What is a permutation with repetition?
A permutation with repetition counts the number of ways to fill r ordered positions by choosing from n distinct items, where each item may be used more than once. The notation is \({}^{n}\Pi_{r}\). Because order matters and repeats are allowed, every position is an independent choice among all n items. This is pure mathematics and applies the same everywhere.
The formula
The total number of arrangements is simply n raised to the power r:
$$ {}^{n}\Pi_{r} = \text{n}^{\,\text{r}} $$
This follows from the multiplication principle: the first position has n options, the second also has n options (repetition allowed), and so on for all r positions, giving \(n \times n \times \ldots \times n = n^{r}\).
How to use this calculator
Enter n, the number of distinct items available, and r, the number of positions to fill (the length of each ordered sequence). Both must be nonnegative integers. Since repetition is allowed, r may be larger than n.
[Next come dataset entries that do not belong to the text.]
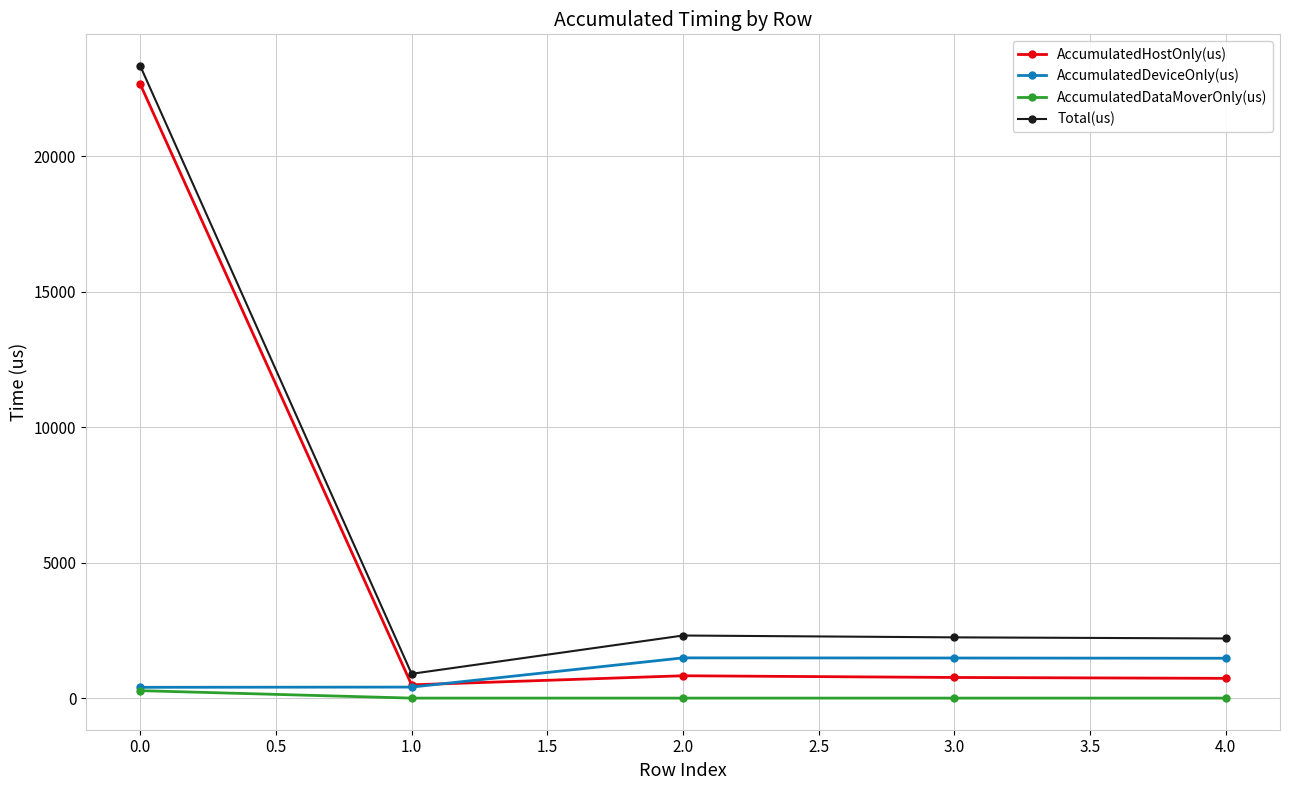

Which series has the largest range (max minus min)?

Total(us)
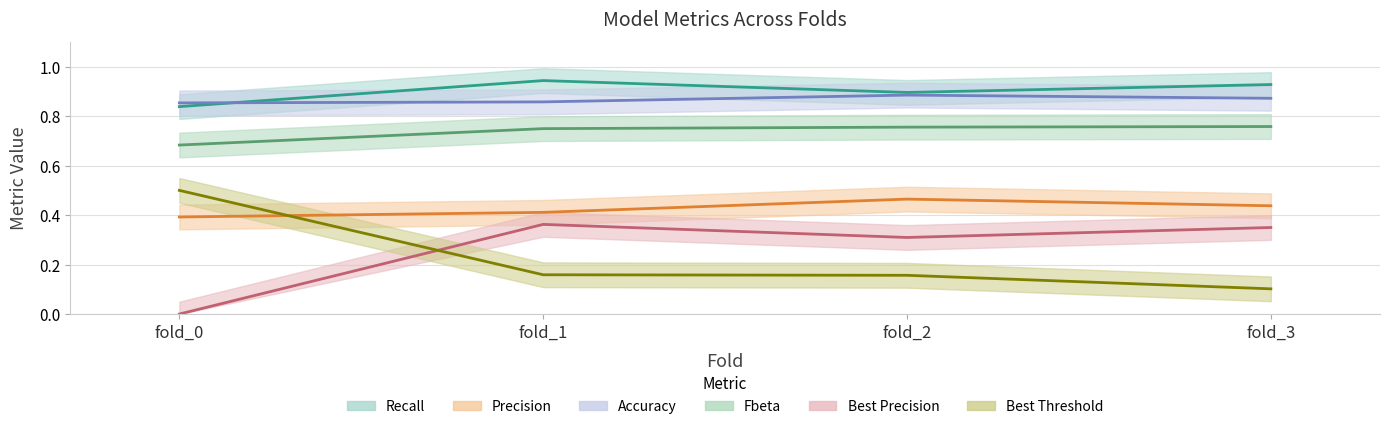

Which label corresponds to the largest value in the chart?

fold_1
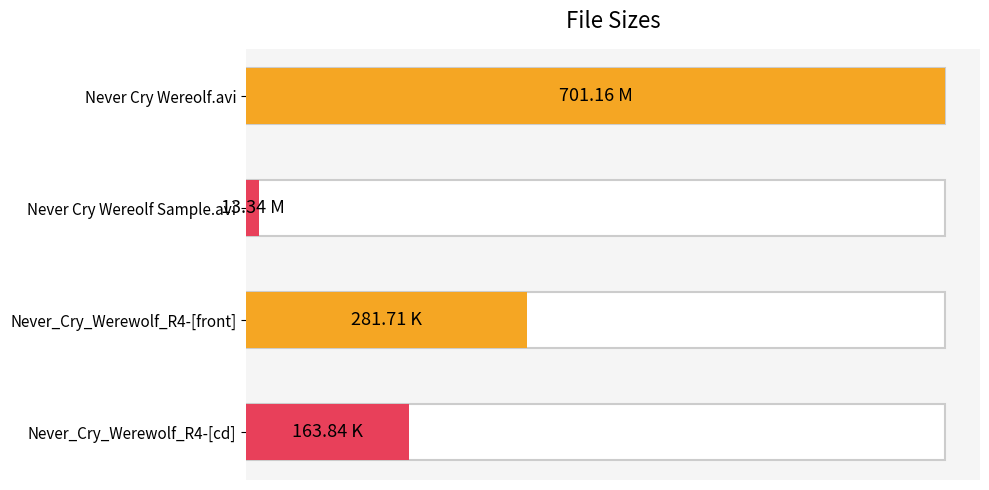

Rank the categories by value from lowest to highest.

Never Cry Wereolf Sample.avi, Never_Cry_Werewolf_R4-[cd], Never_Cry_Werewolf_R4-[front], Never Cry Wereolf.avi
The calculator returns the exact integer count using arbitrary-precision arithmetic, so even huge results are shown precisely.
Worked example
With \(n = 5\) distinct items and \(r = 3\) positions:
$$ {}^{n}\Pi_{r} = 5^{3} = 5 \times 5 \times 5 = 125 $$So there are 125 ordered sequences of length 3 drawn from 5 items with repeats allowed. Another example: \(n = 2\), \(r = 10\) gives \(2^{10} = 1024\), the number of length-10 binary strings.
FAQ
How is this different from nPr? Ordinary permutations without repetition use \({}^{n}P_{r} = \frac{n!}{(n-r)!}\) where each item is used at most once. This tool allows repeats, so it uses \(n^{r}\).
What if r = 0? \({}^{n}\Pi_{0} = n^{0} = 1\), the single empty arrangement. By the standard combinatorial convention even \(0^{0} = 1\) here.
What if n = 0 and r \(\geq\) 1? The result is 0, because no positions can be filled from an empty set of items.